Dataset records |
————

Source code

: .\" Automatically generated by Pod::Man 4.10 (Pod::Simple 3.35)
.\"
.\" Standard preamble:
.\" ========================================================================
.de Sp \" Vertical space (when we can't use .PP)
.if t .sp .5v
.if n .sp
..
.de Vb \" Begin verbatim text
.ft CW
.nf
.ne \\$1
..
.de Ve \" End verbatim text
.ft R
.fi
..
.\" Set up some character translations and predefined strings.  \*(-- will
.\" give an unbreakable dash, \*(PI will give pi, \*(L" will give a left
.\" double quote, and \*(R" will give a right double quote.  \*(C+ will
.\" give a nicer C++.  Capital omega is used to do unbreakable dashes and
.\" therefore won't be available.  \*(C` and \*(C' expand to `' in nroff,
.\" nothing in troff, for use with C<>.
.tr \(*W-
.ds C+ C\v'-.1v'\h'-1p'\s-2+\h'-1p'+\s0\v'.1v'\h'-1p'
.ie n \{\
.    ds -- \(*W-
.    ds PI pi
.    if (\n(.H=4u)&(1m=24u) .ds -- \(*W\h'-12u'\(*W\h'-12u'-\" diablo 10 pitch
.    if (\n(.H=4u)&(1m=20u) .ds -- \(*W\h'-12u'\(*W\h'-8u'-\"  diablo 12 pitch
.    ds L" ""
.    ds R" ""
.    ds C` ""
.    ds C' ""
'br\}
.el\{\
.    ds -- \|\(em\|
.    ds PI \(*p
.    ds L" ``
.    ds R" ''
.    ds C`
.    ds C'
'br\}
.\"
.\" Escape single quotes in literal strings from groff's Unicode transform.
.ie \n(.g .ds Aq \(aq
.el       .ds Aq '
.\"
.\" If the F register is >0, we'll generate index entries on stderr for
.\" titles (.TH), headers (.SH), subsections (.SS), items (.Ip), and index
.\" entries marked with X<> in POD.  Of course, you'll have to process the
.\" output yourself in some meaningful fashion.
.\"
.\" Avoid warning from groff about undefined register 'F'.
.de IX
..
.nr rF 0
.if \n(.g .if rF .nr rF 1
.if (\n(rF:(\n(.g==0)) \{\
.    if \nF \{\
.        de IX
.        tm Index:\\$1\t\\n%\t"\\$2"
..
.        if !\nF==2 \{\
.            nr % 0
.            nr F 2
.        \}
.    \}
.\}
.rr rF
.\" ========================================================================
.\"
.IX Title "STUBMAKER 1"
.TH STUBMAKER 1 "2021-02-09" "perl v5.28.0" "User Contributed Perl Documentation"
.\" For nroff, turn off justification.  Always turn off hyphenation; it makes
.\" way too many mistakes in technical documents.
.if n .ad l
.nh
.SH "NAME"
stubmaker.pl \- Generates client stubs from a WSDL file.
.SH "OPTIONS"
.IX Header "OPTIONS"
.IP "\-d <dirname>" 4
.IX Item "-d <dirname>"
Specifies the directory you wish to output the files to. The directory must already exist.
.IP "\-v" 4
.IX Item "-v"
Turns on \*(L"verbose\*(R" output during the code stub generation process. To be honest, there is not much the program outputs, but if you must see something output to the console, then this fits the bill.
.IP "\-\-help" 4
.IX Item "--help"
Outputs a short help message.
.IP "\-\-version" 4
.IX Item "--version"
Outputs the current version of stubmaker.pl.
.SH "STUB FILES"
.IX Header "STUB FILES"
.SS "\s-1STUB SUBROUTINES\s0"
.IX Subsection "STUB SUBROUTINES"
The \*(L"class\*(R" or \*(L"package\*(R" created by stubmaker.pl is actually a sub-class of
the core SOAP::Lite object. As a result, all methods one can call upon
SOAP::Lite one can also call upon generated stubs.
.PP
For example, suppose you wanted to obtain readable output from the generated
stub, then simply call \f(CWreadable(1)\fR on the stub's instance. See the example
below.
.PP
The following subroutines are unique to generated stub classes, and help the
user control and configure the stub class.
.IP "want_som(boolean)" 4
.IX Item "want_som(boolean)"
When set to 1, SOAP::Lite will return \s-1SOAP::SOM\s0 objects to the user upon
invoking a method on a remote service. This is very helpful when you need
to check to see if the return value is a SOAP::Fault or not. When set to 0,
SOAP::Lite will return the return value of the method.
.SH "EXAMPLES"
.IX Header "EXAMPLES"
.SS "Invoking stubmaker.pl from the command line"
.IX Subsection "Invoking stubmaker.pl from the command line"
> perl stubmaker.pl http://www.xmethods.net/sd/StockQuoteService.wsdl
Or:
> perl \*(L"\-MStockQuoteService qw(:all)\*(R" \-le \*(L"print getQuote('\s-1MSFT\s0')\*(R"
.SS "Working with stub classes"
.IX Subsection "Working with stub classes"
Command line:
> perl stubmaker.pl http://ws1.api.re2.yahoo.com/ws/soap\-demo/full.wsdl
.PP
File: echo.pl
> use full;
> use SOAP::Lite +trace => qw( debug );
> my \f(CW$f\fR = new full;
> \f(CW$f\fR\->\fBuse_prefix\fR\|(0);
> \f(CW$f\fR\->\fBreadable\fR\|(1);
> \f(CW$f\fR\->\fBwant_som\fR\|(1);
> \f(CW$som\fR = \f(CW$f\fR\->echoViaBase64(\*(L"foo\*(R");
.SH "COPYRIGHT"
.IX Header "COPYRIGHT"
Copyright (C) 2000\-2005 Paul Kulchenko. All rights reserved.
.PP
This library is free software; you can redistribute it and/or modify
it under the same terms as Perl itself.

————

Transcribe every line of the records, keeping each one exact.

Source code

: .\" Automatically generated by Pod::Man 4.10 (Pod::Simple 3.35)
.\"
.\" Standard preamble:
.\" ========================================================================
.de Sp \" Vertical space (when we can't use .PP)
.if t .sp .5v
.if n .sp
..
.de Vb \" Begin verbatim text
.ft CW
.nf
.ne \\$1
..
.de Ve \" End verbatim text
.ft R
.fi
..
.\" Set up some character translations and predefined strings.  \*(-- will
.\" give an unbreakable dash, \*(PI will give pi, \*(L" will give a left
.\" double quote, and \*(R" will give a right double quote.  \*(C+ will
.\" give a nicer C++.  Capital omega is used to do unbreakable dashes and
.\" therefore won't be available.  \*(C` and \*(C' expand to `' in nroff,
.\" nothing in troff, for use with C<>.
.tr \(*W-
.ds C+ C\v'-.1v'\h'-1p'\s-2+\h'-1p'+\s0\v'.1v'\h'-1p'
.ie n \{\
.    ds -- \(*W-
.    ds PI pi
.    if (\n(.H=4u)&(1m=24u) .ds -- \(*W\h'-12u'\(*W\h'-12u'-\" diablo 10 pitch
.    if (\n(.H=4u)&(1m=20u) .ds -- \(*W\h'-12u'\(*W\h'-8u'-\"  diablo 12 pitch
.    ds L" ""
.    ds R" ""
.    ds C` ""
.    ds C' ""
'br\}
.el\{\
.    ds -- \|\(em\|
.    ds PI \(*p
.    ds L" ``
.    ds R" ''
.    ds C`
.    ds C'
'br\}
.\"
.\" Escape single quotes in literal strings from groff's Unicode transform.
.ie \n(.g .ds Aq \(aq
.el       .ds Aq '
.\"
.\" If the F register is >0, we'll generate index entries on stderr for
.\" titles (.TH), headers (.SH), subsections (.SS), items (.Ip), and index
.\" entries marked with X<> in POD.  Of course, you'll have to process the
.\" output yourself in some meaningful fashion.
.\"
.\" Avoid warning from groff about undefined register 'F'.
.de IX
..
.nr rF 0
.if \n(.g .if rF .nr rF 1
.if (\n(rF:(\n(.g==0)) \{\
.    if \nF \{\
.        de IX
.        tm Index:\\$1\t\\n%\t"\\$2"
..
.        if !\nF==2 \{\
.            nr % 0
.            nr F 2
.        \}
.    \}
.\}
.rr rF
.\" ========================================================================
.\"
.IX Title "STUBMAKER 1"
.TH STUBMAKER 1 "2021-02-09" "perl v5.28.0" "User Contributed Perl Documentation"
.\" For nroff, turn off justification.  Always turn off hyphenation; it makes
.\" way too many mistakes in technical documents.
.if n .ad l
.nh
.SH "NAME"
stubmaker.pl \- Generates client stubs from a WSDL file.
.SH "OPTIONS"
.IX Header "OPTIONS"
.IP "\-d <dirname>" 4
.IX Item "-d <dirname>"
Specifies the directory you wish to output the files to. The directory must already exist.
.IP "\-v" 4
.IX Item "-v"
Turns on \*(L"verbose\*(R" output during the code stub generation process. To be honest, there is not much the program outputs, but if you must see something output to the console, then this fits the bill.
.IP "\-\-help" 4
.IX Item "--help"
Outputs a short help message.
.IP "\-\-version" 4
.IX Item "--version"
Outputs the current version of stubmaker.pl.
.SH "STUB FILES"
.IX Header "STUB FILES"
.SS "\s-1STUB SUBROUTINES\s0"
.IX Subsection "STUB SUBROUTINES"
The \*(L"class\*(R" or \*(L"package\*(R" created by stubmaker.pl is actually a sub-class of
the core SOAP::Lite object. As a result, all methods one can call upon
SOAP::Lite one can also call upon generated stubs.
.PP
For example, suppose you wanted to obtain readable output from the generated
stub, then simply call \f(CWreadable(1)\fR on the stub's instance. See the example
below.
.PP
The following subroutines are unique to generated stub classes, and help the
user control and configure the stub class.
.IP "want_som(boolean)" 4
.IX Item "want_som(boolean)"
When set to 1, SOAP::Lite will return \s-1SOAP::SOM\s0 objects to the user upon
invoking a method on a remote service. This is very helpful when you need
to check to see if the return value is a SOAP::Fault or not. When set to 0,
SOAP::Lite will return the return value of the method.
.SH "EXAMPLES"
.IX Header "EXAMPLES"
.SS "Invoking stubmaker.pl from the command line"
.IX Subsection "Invoking stubmaker.pl from the command line"
> perl stubmaker.pl http://www.xmethods.net/sd/StockQuoteService.wsdl
Or:
> perl \*(L"\-MStockQuoteService qw(:all)\*(R" \-le \*(L"print getQuote('\s-1MSFT\s0')\*(R"
.SS "Working with stub classes"
.IX Subsection "Working with stub classes"
Command line:
> perl stubmaker.pl http://ws1.api.re2.yahoo.com/ws/soap\-demo/full.wsdl
.PP
File: echo.pl
> use full;
> use SOAP::Lite +trace => qw( debug );
> my \f(CW$f\fR = new full;
> \f(CW$f\fR\->\fBuse_prefix\fR\|(0);
> \f(CW$f\fR\->\fBreadable\fR\|(1);
> \f(CW$f\fR\->\fBwant_som\fR\|(1);
> \f(CW$som\fR = \f(CW$f\fR\->echoViaBase64(\*(L"foo\*(R");
.SH "COPYRIGHT"
.IX Header "COPYRIGHT"
Copyright (C) 2000\-2005 Paul Kulchenko. All rights reserved.
.PP
This library is free software; you can redistribute it and/or modify
it under the same terms as Perl itself.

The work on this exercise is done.